My blood turned to ice. I didn't need a translation to understand that Julian and I were the "liabilities" in question.

"How soon?" Julian demanded, his focus intensifying as he accessed security protocols on multiple screens.

"They're coming after both of you now," Jake warned, urgency making his words clip together. "My team is twenty minutes out, but—"

"We don't have twenty minutes," Julian finished for him, his jaw tight as he surveyed the security feeds. "They've already started."

I followed his gaze to a screen showing the building's main entrance. Nothing seemed amiss—the usual doormen, a few residents coming and going. But then I saw it—a maintenance van parked just at the edge of the frame, two men in coveralls unloading equipment that could plausibly be repair tools.

Except Montgomery Industries employed its own maintenance staff. They didn't use outside contractors.

Julian's fingers flew across the keyboard, initiating what looked like additional security measures. "Jake, I need remote backup on the building's systems. They'll try to bypass the main—"

The screens suddenly flickered, images distorting before going completely dark. The lights overhead followed suit, plunging the security room into darkness so complete I couldn't see my hand in front of my face.

"Julian?" I called out, panic rising in my throat.

"Don't move," his voice came from the darkness, calm despite the situation. "Emergency systems should activate in three, two, one..."

A soft red glow filled the room as backup lights struggled to activate, casting everything in an eerie crimson hue that made the familiar space suddenly alien and threatening. The security screens remained dead, no sign of rebooting.

"They've cut the main power and somehow disabled the backup generator," Julian said, his voice tight with controlled anger. "That should be impossible without inside access."
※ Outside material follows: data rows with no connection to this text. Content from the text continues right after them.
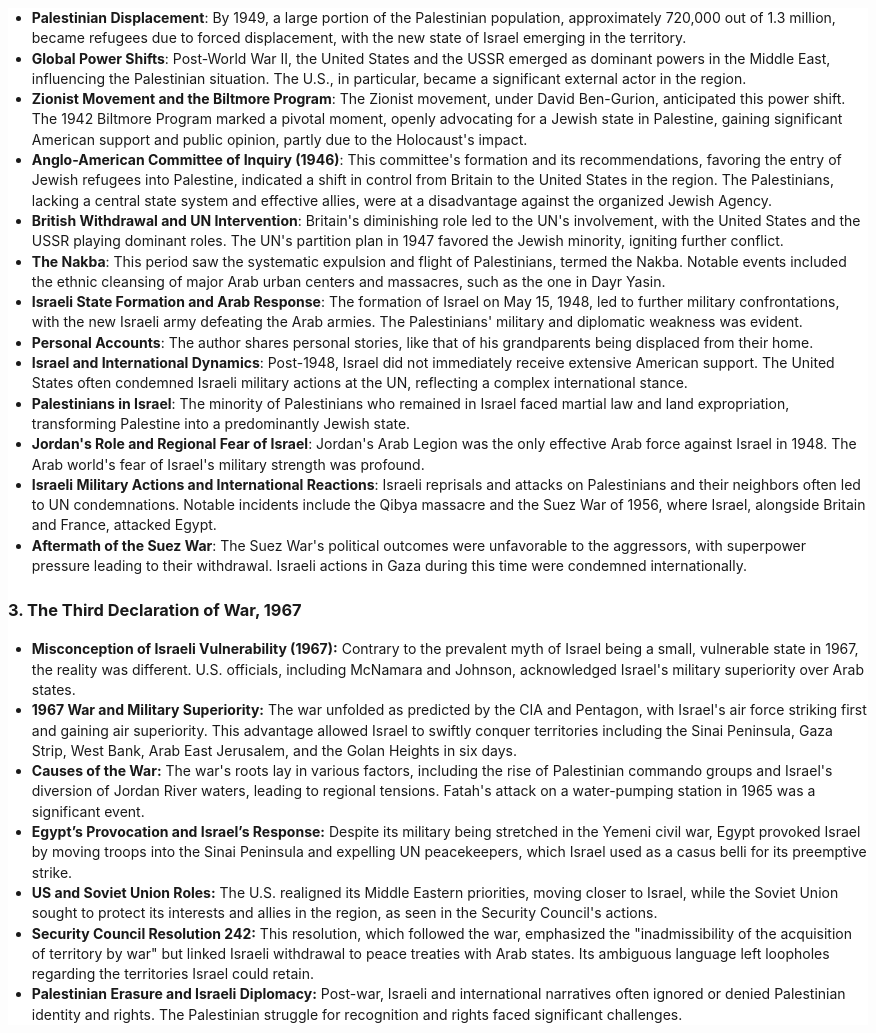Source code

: - **Palestinian Displacement**: By 1949, a large portion of the Palestinian population, approximately 720,000 out of 1.3 million, became refugees due to forced displacement, with the new state of Israel emerging in the territory.
- **Global Power Shifts**: Post-World War II, the United States and the USSR emerged as dominant powers in the Middle East, influencing the Palestinian situation. The U.S., in particular, became a significant external actor in the region.
- **Zionist Movement and the Biltmore Program**: The Zionist movement, under David Ben-Gurion, anticipated this power shift. The 1942 Biltmore Program marked a pivotal moment, openly advocating for a Jewish state in Palestine, gaining significant American support and public opinion, partly due to the Holocaust's impact.
- **Anglo-American Committee of Inquiry (1946)**: This committee's formation and its recommendations, favoring the entry of Jewish refugees into Palestine, indicated a shift in control from Britain to the United States in the region. The Palestinians, lacking a central state system and effective allies, were at a disadvantage against the organized Jewish Agency.
- **British Withdrawal and UN Intervention**: Britain's diminishing role led to the UN's involvement, with the United States and the USSR playing dominant roles. The UN's partition plan in 1947 favored the Jewish minority, igniting further conflict.
- **The Nakba**: This period saw the systematic expulsion and flight of Palestinians, termed the Nakba. Notable events included the ethnic cleansing of major Arab urban centers and massacres, such as the one in Dayr Yasin.
- **Israeli State Formation and Arab Response**: The formation of Israel on May 15, 1948, led to further military confrontations, with the new Israeli army defeating the Arab armies. The Palestinians' military and diplomatic weakness was evident.
- **Personal Accounts**: The author shares personal stories, like that of his grandparents being displaced from their home.
- **Israel and International Dynamics**: Post-1948, Israel did not immediately receive extensive American support. The United States often condemned Israeli military actions at the UN, reflecting a complex international stance.
- **Palestinians in Israel**: The minority of Palestinians who remained in Israel faced martial law and land expropriation, transforming Palestine into a predominantly Jewish state.
- **Jordan's Role and Regional Fear of Israel**: Jordan's Arab Legion was the only effective Arab force against Israel in 1948. The Arab world's fear of Israel's military strength was profound.
- **Israeli Military Actions and International Reactions**: Israeli reprisals and attacks on Palestinians and their neighbors often led to UN condemnations. Notable incidents include the Qibya massacre and the Suez War of 1956, where Israel, alongside Britain and France, attacked Egypt.
- **Aftermath of the Suez War**: The Suez War's political outcomes were unfavorable to the aggressors, with superpower pressure leading to their withdrawal. Israeli actions in Gaza during this time were condemned internationally.

### 3. The Third Declaration of War, 1967

- **Misconception of Israeli Vulnerability (1967):** Contrary to the prevalent myth of Israel being a small, vulnerable state in 1967, the reality was different. U.S. officials, including McNamara and Johnson, acknowledged Israel's military superiority over Arab states.
- **1967 War and Military Superiority:** The war unfolded as predicted by the CIA and Pentagon, with Israel's air force striking first and gaining air superiority. This advantage allowed Israel to swiftly conquer territories including the Sinai Peninsula, Gaza Strip, West Bank, Arab East Jerusalem, and the Golan Heights in six days.
- **Causes of the War:** The war's roots lay in various factors, including the rise of Palestinian commando groups and Israel's diversion of Jordan River waters, leading to regional tensions. Fatah's attack on a water-pumping station in 1965 was a significant event.
- **Egypt’s Provocation and Israel’s Response:** Despite its military being stretched in the Yemeni civil war, Egypt provoked Israel by moving troops into the Sinai Peninsula and expelling UN peacekeepers, which Israel used as a casus belli for its preemptive strike.
- **US and Soviet Union Roles:** The U.S. realigned its Middle Eastern priorities, moving closer to Israel, while the Soviet Union sought to protect its interests and allies in the region, as seen in the Security Council's actions.
- **Security Council Resolution 242:** This resolution, which followed the war, emphasized the "inadmissibility of the acquisition of territory by war" but linked Israeli withdrawal to peace treaties with Arab states. Its ambiguous language left loopholes regarding the territories Israel could retain.
- **Palestinian Erasure and Israeli Diplomacy:** Post-war, Israeli and international narratives often ignored or denied Palestinian identity and rights. The Palestinian struggle for recognition and rights faced significant challenges.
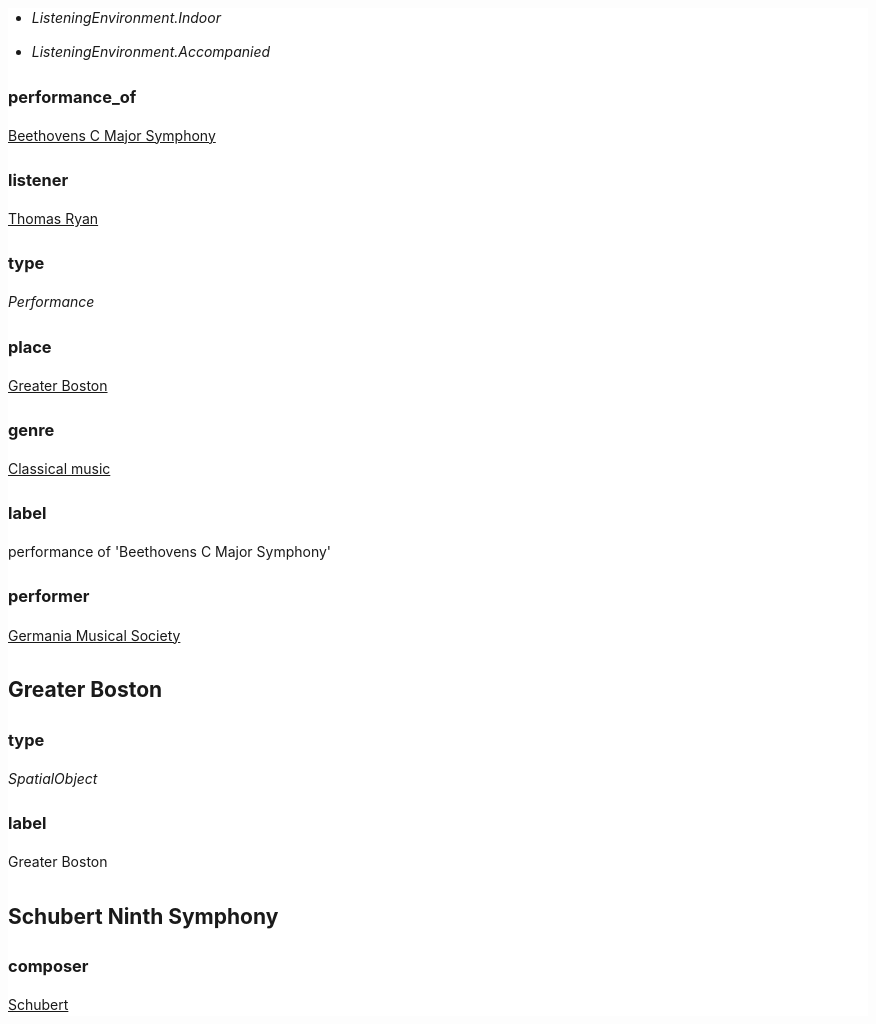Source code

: - *ListeningEnvironment.Indoor*

 - *ListeningEnvironment.Accompanied*

### performance_of


[Beethovens C Major Symphony](#Beethovens-C-Major-Symphony)

### listener


[Thomas Ryan](#Thomas-Ryan)

### type


*Performance*

### place


[Greater Boston](#Greater-Boston)

### genre


[Classical music](#Classical-music)

### label


performance of 'Beethovens C Major Symphony'

### performer


[Germania Musical Society](#Germania-Musical-Society)

## Greater Boston

### type


*SpatialObject*

### label


Greater Boston

## Schubert Ninth Symphony

### composer


[Schubert](#Schubert)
I thought of Elizabeth's face as she'd watched us leave the boardroom, that strange mix of calculation and regret in her eyes. Had she given Harris access to Julian's security systems?

It seemed too coincidental otherwise.

"What do we do?" I asked, forcing my voice to remain steady despite the fear clawing at my chest.

The soft whir of Julian's wheelchair was my only warning before he appeared at my side, the red emergency lighting casting harsh shadows across his face. He reached out, pulling me closer until I was leaning down beside his chair.

His lips brushed against my ear as he whispered, "Don't make a sound. They're already here."

My breath caught in my throat, the reality of our situation crashing over me like a wave of ice water. This wasn't just corporate espionage or harassment—Harris was sending people to kill us, to silence us permanently just like those other young men who'd disappeared into his properties.

I strained my ears in the silence, hearing nothing at first but the pounding of my own heart. Then, faintly, a mechanical hum that shouldn't have been there—the service elevator operating despite the security lockdown.